En este punto está la Argentina, decidiendo en principio que es más importante defender el stock de reservas que seguir pagándole a los organismos. ¿Qué cambiaría si a último momento se firmara un acuerdo con el FMI? Básicamente, que se evitaría la generalización del default, aplazando el problema para el próximo gobierno. El país seguiría en orden con los multilaterales, sin el costo de desangrar sus reservas. Pero es improbable que un acuerdo limitado, que en esencia consista en un maquillaje contable, detenga la fuga de capitales si los otros factores que la ocasionan no se modifican.
Otra discusión adicional, aunque hoy poco práctica, es si, en caso de contar con ahorro (superávit primario) fiscal suficiente, Hacienda debería utilizarlo para comprarle los dólares al Central y seguir pagándole al Fondo, al Banco Mundial y al BID, o si en cambio debería dar prioridad a atender las críticas necesidades sociales. La respuesta parece ética, política y hasta económicamente obvia, pero habría que tener en claro qué castigos y penurias adicionales sufriría el país si patea definitivamente el tablero. Mirándole la cara a Horst Köhler, Anne Krüger y, por supuesto, Paul O’Neill, no sería mucha la comprensión a obtener, y tanta o menos de los financistas internacionales. La cancelación anticipada de líneas de crédito del exterior por parte de la banca, incluso a los exportadores, es uno de los rostros de la fuga de capitales. Se trata de decisiones autónomas e incontrolables, sobre las cuales el Gobierno argentino no tiene influencia. Esa clase de decisiones se verían profundizadas por una ruptura del país con el andamiaje institucional de la globalización. Y ello también golpearía a la población.

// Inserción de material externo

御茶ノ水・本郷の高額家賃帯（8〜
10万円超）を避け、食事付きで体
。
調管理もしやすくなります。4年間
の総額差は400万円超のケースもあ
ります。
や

A pesar de los energúmenos, se está imponiendo en el mundo (incluso el primero) la idea de que estas reglas de juego de las finanzas internacionales no sirven, y que también el FMI es inservible, en medio de una fragilidad que barre todas las economías, de Japón a Estados Unidos. El hundimiento argentino está contribuyendo, como ningún otro, a juntar quórum para una reforma del sistema, pero, cual pintan ahora las cosas, ese mérito puede servirle de muy poco al país.